For school today, the boys were tasked with chatting up the craftspeople (in Spanish) and asking them questions about their craft (which is highly encouraged here). Later, they’ll compile their findings in their daily journal (in Spanish and English).
Noe took the lead on most of these encounters. Riley’s a bit sheepish still, but we managed to get him to ask a couple of his own questions.
The view from Once Patios of the town’s resident volcano, Estribo Grande (the Stirrup Volcano), which we climbed this last Sunday. A nice hike from town (or from the parking lot) offering panoramic views of Patzcuaro and the lake.
Noe, writing down his findings from his chats with the artisans at House of Eleven Courtyards.
Trying New Things
After a big morning, it was finally time for what the boys have been waiting for for ages: Trying out the town’s famous Nieve de Pasta on the plaza.
No spaghetti in this ice cream. It’s actually caramelized milk ice cream. The name is supposed to evoke a rich doughy flavor, which it definitely has. Very tasty.

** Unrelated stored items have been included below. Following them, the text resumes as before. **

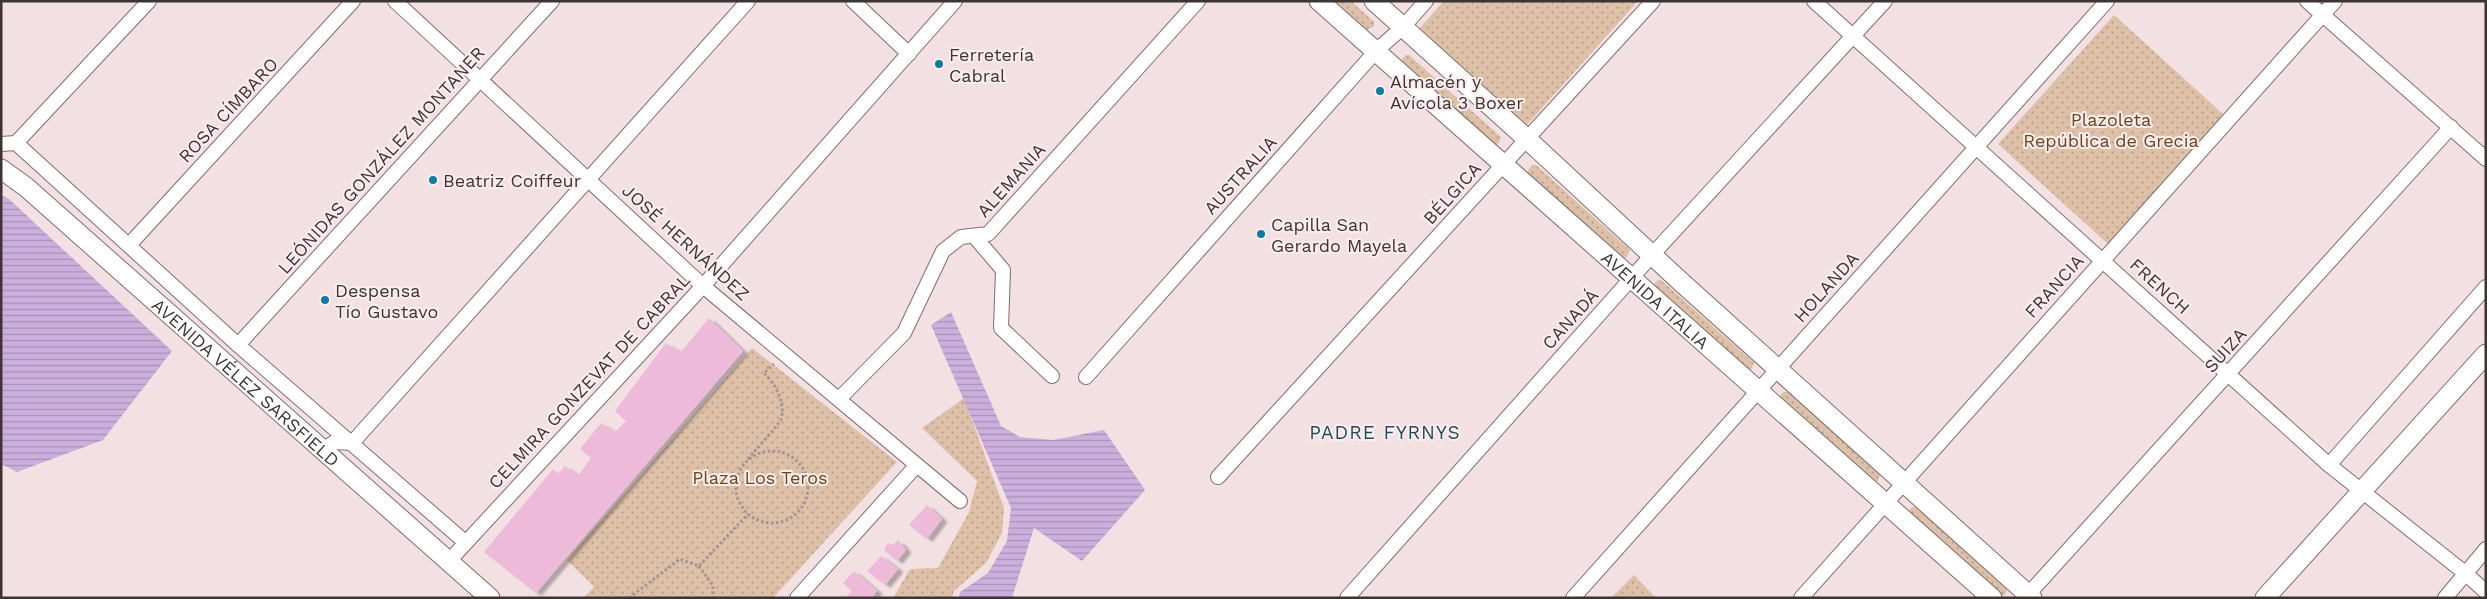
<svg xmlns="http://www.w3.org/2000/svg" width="2487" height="599" font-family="'Work Sans',sans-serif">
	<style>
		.green { fill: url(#green-dots) }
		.water { fill: url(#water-rules) }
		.building { fill: #edbada; filter: url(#shadow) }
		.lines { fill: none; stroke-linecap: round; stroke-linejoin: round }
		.street-casing { stroke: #7d6d6f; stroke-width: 16 }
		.secondary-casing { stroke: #7d6d6f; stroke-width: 21 }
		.path { stroke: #a29496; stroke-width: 3; stroke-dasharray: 2.5 2.5; stroke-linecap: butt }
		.street { stroke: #fff; stroke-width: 14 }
		.secondary { stroke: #fff; stroke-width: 19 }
		.poi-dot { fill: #107ca6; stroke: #feeef0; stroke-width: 2 }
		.labels { text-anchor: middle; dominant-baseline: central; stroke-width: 4; stroke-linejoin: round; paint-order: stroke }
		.poi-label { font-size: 18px; fill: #3c3435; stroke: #feeef0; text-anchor: start }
		.street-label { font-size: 18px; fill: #3c3435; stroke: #feeef0 }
		.park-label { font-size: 18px; fill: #6e4318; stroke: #feeef0 }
		.neighbourhood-label { font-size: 19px; letter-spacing: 1px; fill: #1d4a5e; stroke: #feeef0 }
	</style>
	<defs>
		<pattern id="green-dots" width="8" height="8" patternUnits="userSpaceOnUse" patternTransform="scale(1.25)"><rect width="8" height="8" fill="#ddc0a7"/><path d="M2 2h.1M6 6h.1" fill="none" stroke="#b49d89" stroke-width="1.8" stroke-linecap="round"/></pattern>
		<pattern id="water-rules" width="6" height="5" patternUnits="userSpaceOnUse" patternTransform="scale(1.25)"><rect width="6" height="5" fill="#cdafde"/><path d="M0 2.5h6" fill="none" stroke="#a88fb5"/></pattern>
		<filter id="shadow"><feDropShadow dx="5.5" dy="3" stdDeviation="1" flood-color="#0004"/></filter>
	</defs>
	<rect width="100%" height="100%" fill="#f3e0e3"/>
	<g class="green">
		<polygon points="1335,1 1351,1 1374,22 1374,26 1367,30"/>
		<polygon points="1444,1 1638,1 1525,127 1419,29"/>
		<polygon points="2114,15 2224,115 2108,244 1998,144"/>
		<polygon points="1406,55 1409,55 1501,137 1498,144 1494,145 1402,64 1401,60"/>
		<polygon points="1532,165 1536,165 1630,250 1627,257 1623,258 1529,175 1528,170"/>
		<polygon points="1658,280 1661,280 1754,363 1751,370 1748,371 1654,289 1653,285"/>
		<polygon points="752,348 897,462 773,598 583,598 594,587 567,560"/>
		<polygon points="1784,392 1788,392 1880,475 1877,482 1873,482 1781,401 1779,397"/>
		<polygon points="964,398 1004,508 1002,533 986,563 954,591 952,598 893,598 910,569 938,568 969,512 977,481 922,428"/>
		<polygon points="1912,507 1916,507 2008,588 2005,595 2001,596 1909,516 1908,512"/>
		<polygon points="1634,575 1656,598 1657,598 1611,598"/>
	</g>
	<g class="water">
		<polygon points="1,195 9,199 172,351 103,440 17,472 1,464"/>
		<polygon points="951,312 1001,426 1020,437 1053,440 1104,430 1145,490 1082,561 1034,528 1012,598 959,598 960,592 988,573 1007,541 1011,508 931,325"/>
	</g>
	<g class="building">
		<polygon points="709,318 743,351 536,593 484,552 553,469 558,474 565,466 578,476 591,458 580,449 601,423 615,432 626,421 615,411 666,343 681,352"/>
		<polygon points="927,505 942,519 927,539 909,525"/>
		<polygon points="898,540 906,550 897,561 884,550 888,543 893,545"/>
		<polygon points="881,556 898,569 885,585 867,571"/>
		<polygon points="854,571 877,591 871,598 845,598 852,591 843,583"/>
	</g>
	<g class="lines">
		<g class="street-casing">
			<g id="street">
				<polyline points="395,1 703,286 960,501"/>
				<polyline points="853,1 909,54"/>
				<polyline points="1814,1 2329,465 2465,573 2486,592"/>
				<polyline points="2307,1 2486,159"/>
				<polyline points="16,143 238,345 465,542"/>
				<polyline points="1,144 16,143 149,1"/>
				<polyline points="974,236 1003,270 1001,328 1052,376"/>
				<polyline points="130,244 353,1"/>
				<polyline points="238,345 552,1"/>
				<polyline points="1086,377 1376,51 1403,27 1426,1"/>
				<polyline points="839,399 904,333 943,251 961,237 988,234 1198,1"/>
				<polyline points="324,449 335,442 352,443 748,1"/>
				<polyline points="2329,465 2486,287"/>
				<polyline points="1218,477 1653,1"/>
				<polyline points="449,561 703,286 955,1"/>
				<polyline points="797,598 916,466"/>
				<polyline points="1347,598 1652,255 1885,1"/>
				<polyline points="1573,598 2107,1"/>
				<polyline points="1801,598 2335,1"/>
				<polyline points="2025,598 2451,127"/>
				<polyline points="2445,598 2486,549"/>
			</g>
		</g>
		<g class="secondary-casing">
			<g id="secondary">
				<path id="s1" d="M 1319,1 L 1992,598"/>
				<polyline points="1374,1 1527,139 1680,281 2032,598"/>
				<path id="s2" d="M 1,169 L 26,187 L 490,598"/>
				<polyline points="2265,598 2486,354"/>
			</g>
		</g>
		<g class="path">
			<circle cx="772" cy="487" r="36"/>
			<path d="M 748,459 C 754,451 778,426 781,419 C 786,402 775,384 764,373 L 774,364"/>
			<polyline points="699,566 713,586 713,598"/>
			<polyline points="629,598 680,559 699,566 748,514"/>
		</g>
		<use href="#street" class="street"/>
		<use href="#secondary" class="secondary"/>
	</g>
	<g class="poi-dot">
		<circle cx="939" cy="64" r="5"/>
		<circle cx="1380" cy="91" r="5"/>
		<circle cx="433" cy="180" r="5"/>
		<circle cx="1261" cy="234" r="5"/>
		<circle cx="325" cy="300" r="5"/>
	</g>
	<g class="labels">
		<g class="poi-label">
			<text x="949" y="54">Ferretería<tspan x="949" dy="21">Cabral</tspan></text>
			<text x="1390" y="81">Almacén y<tspan x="1390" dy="21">Avícola 3 Boxer</tspan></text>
			<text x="443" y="180">Beatriz Coiffeur</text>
			<text x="1271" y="224">Capilla San<tspan x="1271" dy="21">Gerardo Mayela</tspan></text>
			<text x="335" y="290">Despensa<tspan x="335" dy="21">Tío Gustavo</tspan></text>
		</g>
		<g class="street-label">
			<text transform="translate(228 110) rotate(-47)">ROSA CÍMBARO</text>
			<text transform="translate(381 160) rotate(-48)">LEÓNIDAS GONZÁLEZ MONTANER</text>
			<text transform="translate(1240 175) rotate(-48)">AUSTRALIA</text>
			<text transform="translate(1011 180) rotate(-48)">ALEMANIA</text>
			<text transform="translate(1452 193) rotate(-48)">BÉLGICA</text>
			<text transform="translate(686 242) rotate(42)">JOSÉ HERNÁNDEZ</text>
			<text transform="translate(2054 286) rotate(-48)">FRANCIA</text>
			<text transform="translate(2160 286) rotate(42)">FRENCH</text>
			<text transform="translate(1826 287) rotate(-48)">HOLANDA</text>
			<text stroke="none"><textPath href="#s1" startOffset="450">AVENIDA ITALIA</textPath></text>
			<text transform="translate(1570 319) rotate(-48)">CANADÁ</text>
			<text transform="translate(2225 350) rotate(-48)">SUIZA</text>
			<text transform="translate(589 381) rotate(-47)">CELMIRA GONZEVAT DE CABRAL</text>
			<text stroke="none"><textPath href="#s2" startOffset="325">AVENIDA VÉLEZ SARSFIELD</textPath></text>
		</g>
		<g class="park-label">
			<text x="2111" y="119">Plazoleta<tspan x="2111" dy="21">República de Grecia</tspan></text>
			<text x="760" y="477">Plaza Los Teros</text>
		</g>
		<g class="neighbourhood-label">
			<text x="1385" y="432">PADRE FYRNYS</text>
		</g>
	</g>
	<rect width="2487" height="599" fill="none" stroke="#3c3435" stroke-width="5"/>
</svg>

Heading back up the hill on a Combi.
Picking up our clothes at the lavanderia, just in the nick of time before closing for Siesta.
STEM Stuff
While Riley and Lori were out running errands, I thought it might be fun to do some electrical experiments with Noe using some of the random bits and bobs lurking in our “garage”. This is ultimately what we came up with.
We’ll see what other doohickies I can scrounge up to attach electrical wires to. Always good to have a MacGyver back-up plan if ever our shore power, house batteries, phones, and headlamps should fail us at the same time.